Disco music and dancing fads began to be depicted by rock music fans as silly and effeminate, such as in Frank Zappa's satirical song 'Dancin' Fool'. Some listeners objected to the perceived sexual promiscuity and illegal drug use (e.g., cocaine and Quaaludes) that had become associated with disco music. Others were put off by the exclusivity of the disco scene, especially in major clubs in large cities such as the Studio 54 discotheque, where bouncers only let in fashionably-dressed club-goers, celebrities and their hangers-on. Rock fans objected to the idea of centring music around an electronic drum beat and synthesizers instead of live performers.
The television industry, taking its cue from the music industry, responded with an anti-disco agenda too. A recurring theme on the television show, WKRP in Cincinnati contained a hateful attitude towards disco music. The anti-disco backlash may have helped to cause changes to the landscape of Top 40 radio. Negative responses from the listenership of many Top 40 stations encouraged these stations to drop all disco songs from rotation, filling the holes in their playlists with new wave, punk rock and album-oriented rock cuts. Indeed, Jello Biafra of anarcho-punk band The Dead Kennedys likened disco to the cabaret culture of Weimar Germany for its apathy towards government policy and its escapism (which Biafra saw as delusional). He sang about this in the song 'Saturday Night Holocaust', the B-side of the song 'Halloween'.

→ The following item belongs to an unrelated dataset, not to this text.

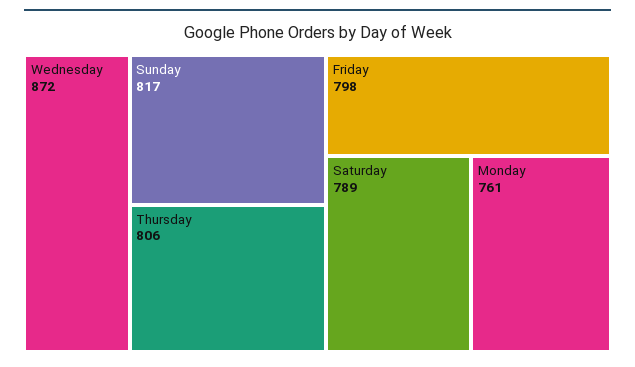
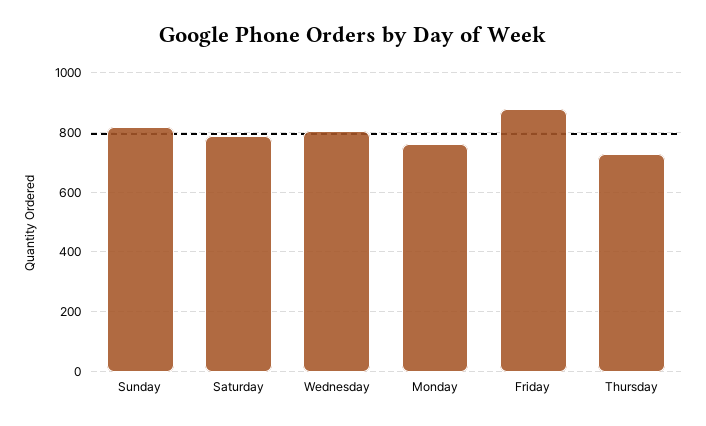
Wednesday: 872 -> 800
Thursday: 806 -> 725
Friday: 798 -> 875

During the early 1980s, dance music dropped the complicated melodic structure and orchestration which typified the Disco Sound. Examples of well-known songs which illustrate this difference include Kool & the Gang’s Celebration (1980) and the Pointer Sisters’ I'm So Excited (1982).
The rising popularity of disco came in tandem with developments in turntablism and the use of records to create a continuous mix of songs. The resulting DJ mix differed from previous forms of dance music, which were oriented towards live performances by musicians. This in turn affected the arrangement of dance music, with songs since the disco era typically containing beginnings and endings marked by a simple beat or riff that can be easily slipped into the mix.